[Saved data entries]
◆ ◆ ◆ ◆

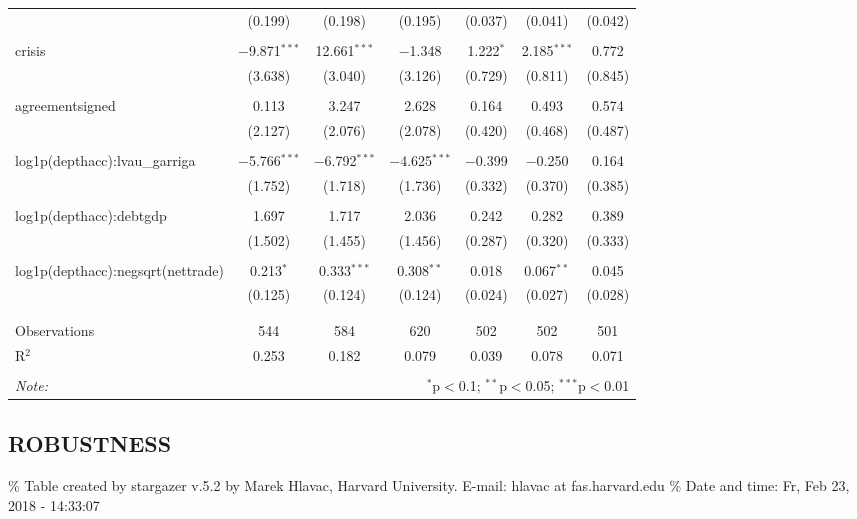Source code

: \documentclass[]{article}
\begin{document}
\begin{table}[!htbp]
\begin{tabular}{@{\extracolsep{5pt}}lcccccc}
  & (0.199) & (0.198) & (0.195) & (0.037) & (0.041) & (0.042) \\ 
  & & & & & & \\ 
 crisis & $-$9.871$^{***}$ & 12.661$^{***}$ & $-$1.348 & 1.222$^{*}$ & 2.185$^{***}$ & 0.772 \\ 
  & (3.638) & (3.040) & (3.126) & (0.729) & (0.811) & (0.845) \\ 
  & & & & & & \\ 
 agreementsigned & 0.113 & 3.247 & 2.628 & 0.164 & 0.493 & 0.574 \\ 
  & (2.127) & (2.076) & (2.078) & (0.420) & (0.468) & (0.487) \\ 
  & & & & & & \\ 
 log1p(depthacc):lvau\_garriga & $-$5.766$^{***}$ & $-$6.792$^{***}$ & $-$4.625$^{***}$ & $-$0.399 & $-$0.250 & 0.164 \\ 
  & (1.752) & (1.718) & (1.736) & (0.332) & (0.370) & (0.385) \\ 
  & & & & & & \\ 
 log1p(depthacc):debtgdp & 1.697 & 1.717 & 2.036 & 0.242 & 0.282 & 0.389 \\ 
  & (1.502) & (1.455) & (1.456) & (0.287) & (0.320) & (0.333) \\ 
  & & & & & & \\ 
 log1p(depthacc):negsqrt(nettrade) & 0.213$^{*}$ & 0.333$^{***}$ & 0.308$^{**}$ & 0.018 & 0.067$^{**}$ & 0.045 \\ 
  & (0.125) & (0.124) & (0.124) & (0.024) & (0.027) & (0.028) \\ 
  & & & & & & \\ 
\hline \\[-1.8ex] 
Observations & 544 & 584 & 620 & 502 & 502 & 501 \\ 
R$^{2}$ & 0.253 & 0.182 & 0.079 & 0.039 & 0.078 & 0.071 \\ 
\hline 
\hline \\[-1.8ex] 
\textit{Note:}  & \multicolumn{6}{r}{$^{*}$p$<$0.1; $^{**}$p$<$0.05; $^{***}$p$<$0.01} \\ 
\end{tabular} 
\end{table}

\subsection{ROBUSTNESS}\label{robustness}

\% Table created by stargazer v.5.2 by Marek Hlavac, Harvard University.
E-mail: hlavac at fas.harvard.edu \% Date and time: Fr, Feb 23, 2018 -
14:33:07
\end{document}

◆ ◆ ◆ ◆

▶ _Task goal_
When you transcribe the lines above, keep every word exact but leave the pictures behind.

▶ _Exercise response_
Source code

: \documentclass[]{article}
\begin{document}
\begin{table}[!htbp]
\begin{tabular}{@{\extracolsep{5pt}}lcccccc}
  & (0.199) & (0.198) & (0.195) & (0.037) & (0.041) & (0.042) \\ 
  & & & & & & \\ 
 crisis & $-$9.871$^{***}$ & 12.661$^{***}$ & $-$1.348 & 1.222$^{*}$ & 2.185$^{***}$ & 0.772 \\ 
  & (3.638) & (3.040) & (3.126) & (0.729) & (0.811) & (0.845) \\ 
  & & & & & & \\ 
 agreementsigned & 0.113 & 3.247 & 2.628 & 0.164 & 0.493 & 0.574 \\ 
  & (2.127) & (2.076) & (2.078) & (0.420) & (0.468) & (0.487) \\ 
  & & & & & & \\ 
 log1p(depthacc):lvau\_garriga & $-$5.766$^{***}$ & $-$6.792$^{***}$ & $-$4.625$^{***}$ & $-$0.399 & $-$0.250 & 0.164 \\ 
  & (1.752) & (1.718) & (1.736) & (0.332) & (0.370) & (0.385) \\ 
  & & & & & & \\ 
 log1p(depthacc):debtgdp & 1.697 & 1.717 & 2.036 & 0.242 & 0.282 & 0.389 \\ 
  & (1.502) & (1.455) & (1.456) & (0.287) & (0.320) & (0.333) \\ 
  & & & & & & \\ 
 log1p(depthacc):negsqrt(nettrade) & 0.213$^{*}$ & 0.333$^{***}$ & 0.308$^{**}$ & 0.018 & 0.067$^{**}$ & 0.045 \\ 
  & (0.125) & (0.124) & (0.124) & (0.024) & (0.027) & (0.028) \\ 
  & & & & & & \\ 
\hline \\[-1.8ex] 
Observations & 544 & 584 & 620 & 502 & 502 & 501 \\ 
R$^{2}$ & 0.253 & 0.182 & 0.079 & 0.039 & 0.078 & 0.071 \\ 
\hline 
\hline \\[-1.8ex] 
\textit{Note:}  & \multicolumn{6}{r}{$^{*}$p$<$0.1; $^{**}$p$<$0.05; $^{***}$p$<$0.01} \\ 
\end{tabular} 
\end{table}

\subsection{ROBUSTNESS}\label{robustness}

\% Table created by stargazer v.5.2 by Marek Hlavac, Harvard University.
E-mail: hlavac at fas.harvard.edu \% Date and time: Fr, Feb 23, 2018 -
14:33:07
\end{document}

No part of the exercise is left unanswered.